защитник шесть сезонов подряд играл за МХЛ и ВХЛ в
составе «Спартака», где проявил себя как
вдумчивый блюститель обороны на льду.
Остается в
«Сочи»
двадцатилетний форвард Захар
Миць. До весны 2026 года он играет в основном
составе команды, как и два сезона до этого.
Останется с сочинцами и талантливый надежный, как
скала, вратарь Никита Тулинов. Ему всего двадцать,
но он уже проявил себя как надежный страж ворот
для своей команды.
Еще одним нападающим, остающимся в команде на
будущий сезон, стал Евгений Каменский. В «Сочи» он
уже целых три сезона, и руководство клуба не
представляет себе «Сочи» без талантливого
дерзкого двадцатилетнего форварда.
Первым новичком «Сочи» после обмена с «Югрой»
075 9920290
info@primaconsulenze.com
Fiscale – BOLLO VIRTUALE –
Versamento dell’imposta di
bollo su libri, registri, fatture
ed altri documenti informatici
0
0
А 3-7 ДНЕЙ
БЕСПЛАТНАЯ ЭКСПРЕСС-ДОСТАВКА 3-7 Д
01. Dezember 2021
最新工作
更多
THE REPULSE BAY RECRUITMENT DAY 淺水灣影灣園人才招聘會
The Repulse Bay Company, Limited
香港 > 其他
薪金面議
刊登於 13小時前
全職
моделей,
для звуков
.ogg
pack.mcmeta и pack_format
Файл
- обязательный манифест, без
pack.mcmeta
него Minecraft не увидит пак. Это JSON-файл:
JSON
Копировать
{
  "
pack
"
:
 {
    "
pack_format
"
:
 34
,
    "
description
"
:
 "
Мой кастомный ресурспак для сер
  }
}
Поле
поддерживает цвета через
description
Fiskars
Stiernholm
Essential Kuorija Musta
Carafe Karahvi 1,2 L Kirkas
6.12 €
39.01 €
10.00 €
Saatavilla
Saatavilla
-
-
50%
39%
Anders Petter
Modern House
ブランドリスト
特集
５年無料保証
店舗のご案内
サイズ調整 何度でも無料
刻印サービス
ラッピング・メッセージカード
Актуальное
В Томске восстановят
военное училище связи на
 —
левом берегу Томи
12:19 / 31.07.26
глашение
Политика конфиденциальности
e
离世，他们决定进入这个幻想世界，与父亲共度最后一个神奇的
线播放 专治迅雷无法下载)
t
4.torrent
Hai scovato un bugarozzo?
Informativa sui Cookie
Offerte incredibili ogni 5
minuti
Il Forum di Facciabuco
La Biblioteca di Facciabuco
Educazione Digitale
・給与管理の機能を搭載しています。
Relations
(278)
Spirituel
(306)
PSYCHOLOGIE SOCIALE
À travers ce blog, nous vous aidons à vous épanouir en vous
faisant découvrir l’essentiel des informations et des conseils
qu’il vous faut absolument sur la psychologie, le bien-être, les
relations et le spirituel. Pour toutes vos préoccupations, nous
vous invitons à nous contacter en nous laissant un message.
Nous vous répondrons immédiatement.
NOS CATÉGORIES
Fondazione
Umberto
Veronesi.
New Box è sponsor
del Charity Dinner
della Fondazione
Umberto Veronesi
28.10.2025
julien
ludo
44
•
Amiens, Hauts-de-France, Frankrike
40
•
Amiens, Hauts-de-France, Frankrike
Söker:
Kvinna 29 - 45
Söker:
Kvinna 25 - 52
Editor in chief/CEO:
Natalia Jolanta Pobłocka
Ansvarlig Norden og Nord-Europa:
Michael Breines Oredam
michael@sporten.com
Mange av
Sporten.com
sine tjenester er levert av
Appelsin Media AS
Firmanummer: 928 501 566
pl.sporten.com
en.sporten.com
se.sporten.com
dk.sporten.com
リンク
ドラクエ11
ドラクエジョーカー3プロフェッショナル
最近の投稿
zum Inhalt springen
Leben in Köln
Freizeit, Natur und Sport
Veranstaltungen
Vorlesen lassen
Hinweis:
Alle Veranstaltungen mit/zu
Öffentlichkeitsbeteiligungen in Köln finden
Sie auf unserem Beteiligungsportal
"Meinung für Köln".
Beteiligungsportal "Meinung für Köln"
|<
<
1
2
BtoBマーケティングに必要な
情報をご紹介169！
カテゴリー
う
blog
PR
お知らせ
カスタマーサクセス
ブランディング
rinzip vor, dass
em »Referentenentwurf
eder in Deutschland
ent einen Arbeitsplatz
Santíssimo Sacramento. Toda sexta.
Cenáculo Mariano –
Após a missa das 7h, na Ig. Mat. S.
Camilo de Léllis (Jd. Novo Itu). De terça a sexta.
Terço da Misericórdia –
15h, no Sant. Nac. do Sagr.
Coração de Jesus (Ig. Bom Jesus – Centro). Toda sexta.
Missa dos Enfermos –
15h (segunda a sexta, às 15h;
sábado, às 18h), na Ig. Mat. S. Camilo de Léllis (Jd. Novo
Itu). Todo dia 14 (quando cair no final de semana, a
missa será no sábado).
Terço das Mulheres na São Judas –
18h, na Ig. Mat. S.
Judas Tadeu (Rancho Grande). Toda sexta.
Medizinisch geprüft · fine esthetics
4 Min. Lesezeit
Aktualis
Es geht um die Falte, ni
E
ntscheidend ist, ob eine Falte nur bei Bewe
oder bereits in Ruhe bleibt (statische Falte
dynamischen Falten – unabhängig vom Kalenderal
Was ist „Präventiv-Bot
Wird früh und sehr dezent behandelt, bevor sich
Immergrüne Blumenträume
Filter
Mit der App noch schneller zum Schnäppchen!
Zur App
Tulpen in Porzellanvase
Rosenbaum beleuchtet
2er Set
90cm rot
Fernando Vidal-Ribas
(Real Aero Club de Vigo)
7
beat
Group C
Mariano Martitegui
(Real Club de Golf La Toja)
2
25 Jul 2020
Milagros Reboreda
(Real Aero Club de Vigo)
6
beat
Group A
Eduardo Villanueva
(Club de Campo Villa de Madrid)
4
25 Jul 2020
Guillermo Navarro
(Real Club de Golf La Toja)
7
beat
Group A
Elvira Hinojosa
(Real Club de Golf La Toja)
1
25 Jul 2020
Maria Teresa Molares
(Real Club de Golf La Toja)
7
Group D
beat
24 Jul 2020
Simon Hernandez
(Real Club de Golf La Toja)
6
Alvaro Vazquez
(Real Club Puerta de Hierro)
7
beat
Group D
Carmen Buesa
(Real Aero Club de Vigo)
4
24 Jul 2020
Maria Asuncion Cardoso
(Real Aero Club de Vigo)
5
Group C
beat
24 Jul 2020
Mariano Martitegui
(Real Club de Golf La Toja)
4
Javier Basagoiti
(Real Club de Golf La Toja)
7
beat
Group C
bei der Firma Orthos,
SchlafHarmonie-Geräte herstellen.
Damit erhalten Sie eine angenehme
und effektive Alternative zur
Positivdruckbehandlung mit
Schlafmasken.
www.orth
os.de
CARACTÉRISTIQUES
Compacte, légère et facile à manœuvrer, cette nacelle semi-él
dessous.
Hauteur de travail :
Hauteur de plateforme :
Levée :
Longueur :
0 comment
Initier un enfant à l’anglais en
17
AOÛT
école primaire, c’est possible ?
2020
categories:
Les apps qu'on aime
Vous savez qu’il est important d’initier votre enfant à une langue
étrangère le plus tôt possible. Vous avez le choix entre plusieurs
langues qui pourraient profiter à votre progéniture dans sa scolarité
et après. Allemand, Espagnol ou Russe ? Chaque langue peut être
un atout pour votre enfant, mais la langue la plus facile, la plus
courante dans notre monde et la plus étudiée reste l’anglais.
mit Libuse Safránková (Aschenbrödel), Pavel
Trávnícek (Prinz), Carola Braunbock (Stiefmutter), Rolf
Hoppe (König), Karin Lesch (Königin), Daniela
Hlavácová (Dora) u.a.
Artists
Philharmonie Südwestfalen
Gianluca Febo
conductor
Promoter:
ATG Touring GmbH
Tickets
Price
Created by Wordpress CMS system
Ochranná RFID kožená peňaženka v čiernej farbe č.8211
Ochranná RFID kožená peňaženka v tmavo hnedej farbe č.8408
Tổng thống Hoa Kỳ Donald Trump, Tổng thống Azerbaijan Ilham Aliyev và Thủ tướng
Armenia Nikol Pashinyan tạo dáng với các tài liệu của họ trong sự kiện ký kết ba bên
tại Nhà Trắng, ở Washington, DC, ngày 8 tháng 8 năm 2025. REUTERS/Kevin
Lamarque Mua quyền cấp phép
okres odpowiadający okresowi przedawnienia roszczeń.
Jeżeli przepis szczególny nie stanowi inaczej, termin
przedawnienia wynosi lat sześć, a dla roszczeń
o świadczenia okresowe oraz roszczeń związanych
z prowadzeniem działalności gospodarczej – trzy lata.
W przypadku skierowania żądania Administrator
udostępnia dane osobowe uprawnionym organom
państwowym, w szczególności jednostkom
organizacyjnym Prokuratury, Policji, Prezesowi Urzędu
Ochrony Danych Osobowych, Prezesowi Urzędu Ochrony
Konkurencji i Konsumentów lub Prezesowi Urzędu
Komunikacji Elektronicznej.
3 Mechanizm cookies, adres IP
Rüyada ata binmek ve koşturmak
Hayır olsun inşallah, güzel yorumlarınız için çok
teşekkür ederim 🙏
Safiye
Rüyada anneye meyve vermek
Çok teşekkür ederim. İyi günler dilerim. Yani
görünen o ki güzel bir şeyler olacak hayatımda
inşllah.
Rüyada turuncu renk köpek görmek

EXERCISE DESCRIPTION:
Each line in the records that carries "JSON" must be copied out.

COMPLETED TASK:
него Minecraft не увидит пак. Это JSON-файл:
JSON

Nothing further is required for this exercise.